▸ Task statement: Print every line of the entries below, keeping each one unchanged.

▸ Information provided:
= = = =

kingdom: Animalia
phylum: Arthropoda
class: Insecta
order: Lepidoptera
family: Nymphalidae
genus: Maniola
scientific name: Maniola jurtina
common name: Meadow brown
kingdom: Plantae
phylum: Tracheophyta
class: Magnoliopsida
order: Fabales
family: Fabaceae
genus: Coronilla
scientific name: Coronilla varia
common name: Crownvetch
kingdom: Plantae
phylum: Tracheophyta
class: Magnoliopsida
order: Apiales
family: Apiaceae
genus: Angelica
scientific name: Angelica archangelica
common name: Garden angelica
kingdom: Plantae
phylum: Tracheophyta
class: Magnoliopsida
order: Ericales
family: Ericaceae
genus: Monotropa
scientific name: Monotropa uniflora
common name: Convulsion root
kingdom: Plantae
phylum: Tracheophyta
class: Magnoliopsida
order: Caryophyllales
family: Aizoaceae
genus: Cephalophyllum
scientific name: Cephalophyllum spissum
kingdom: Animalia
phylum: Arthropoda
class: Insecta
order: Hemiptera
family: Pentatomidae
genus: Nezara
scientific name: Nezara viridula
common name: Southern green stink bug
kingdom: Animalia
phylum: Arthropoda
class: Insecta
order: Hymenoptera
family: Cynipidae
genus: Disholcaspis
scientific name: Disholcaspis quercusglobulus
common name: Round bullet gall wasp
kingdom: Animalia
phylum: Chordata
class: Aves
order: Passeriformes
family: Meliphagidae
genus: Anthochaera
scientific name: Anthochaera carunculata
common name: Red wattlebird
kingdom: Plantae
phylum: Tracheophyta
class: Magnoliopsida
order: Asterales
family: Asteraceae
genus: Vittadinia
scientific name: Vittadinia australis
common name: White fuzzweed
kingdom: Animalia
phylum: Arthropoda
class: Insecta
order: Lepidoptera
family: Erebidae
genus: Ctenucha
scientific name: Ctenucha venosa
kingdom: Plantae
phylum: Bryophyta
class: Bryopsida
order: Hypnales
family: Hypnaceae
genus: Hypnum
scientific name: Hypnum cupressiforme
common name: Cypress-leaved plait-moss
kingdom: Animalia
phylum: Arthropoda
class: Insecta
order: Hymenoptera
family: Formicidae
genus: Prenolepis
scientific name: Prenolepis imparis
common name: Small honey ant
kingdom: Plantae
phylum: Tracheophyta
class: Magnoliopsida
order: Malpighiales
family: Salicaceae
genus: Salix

= = = =

▸ Complete output:
kingdom: Animalia
phylum: Arthropoda
class: Insecta
order: Lepidoptera
family: Nymphalidae
genus: Maniola
scientific name: Maniola jurtina
common name: Meadow brown
kingdom: Plantae
phylum: Tracheophyta
class: Magnoliopsida
order: Fabales
family: Fabaceae
genus: Coronilla
scientific name: Coronilla varia
common name: Crownvetch
kingdom: Plantae
phylum: Tracheophyta
class: Magnoliopsida
order: Apiales
family: Apiaceae
genus: Angelica
scientific name: Angelica archangelica
common name: Garden angelica
kingdom: Plantae
phylum: Tracheophyta
class: Magnoliopsida
order: Ericales
family: Ericaceae
genus: Monotropa
scientific name: Monotropa uniflora
common name: Convulsion root
kingdom: Plantae
phylum: Tracheophyta
class: Magnoliopsida
order: Caryophyllales
family: Aizoaceae
genus: Cephalophyllum
scientific name: Cephalophyllum spissum
kingdom: Animalia
phylum: Arthropoda
class: Insecta
order: Hemiptera
family: Pentatomidae
genus: Nezara
scientific name: Nezara viridula
common name: Southern green stink bug
kingdom: Animalia
phylum: Arthropoda
class: Insecta
order: Hymenoptera
family: Cynipidae
genus: Disholcaspis
scientific name: Disholcaspis quercusglobulus
common name: Round bullet gall wasp
kingdom: Animalia
phylum: Chordata
class: Aves
order: Passeriformes
family: Meliphagidae
genus: Anthochaera
scientific name: Anthochaera carunculata
common name: Red wattlebird
kingdom: Plantae
phylum: Tracheophyta
class: Magnoliopsida
order: Asterales
family: Asteraceae
genus: Vittadinia
scientific name: Vittadinia australis
common name: White fuzzweed
kingdom: Animalia
phylum: Arthropoda
class: Insecta
order: Lepidoptera
family: Erebidae
genus: Ctenucha
scientific name: Ctenucha venosa
kingdom: Plantae
phylum: Bryophyta
class: Bryopsida
order: Hypnales
family: Hypnaceae
genus: Hypnum
scientific name: Hypnum cupressiforme
common name: Cypress-leaved plait-moss
kingdom: Animalia
phylum: Arthropoda
class: Insecta
order: Hymenoptera
family: Formicidae
genus: Prenolepis
scientific name: Prenolepis imparis
common name: Small honey ant
kingdom: Plantae
phylum: Tracheophyta
class: Magnoliopsida
order: Malpighiales
family: Salicaceae
genus: Salix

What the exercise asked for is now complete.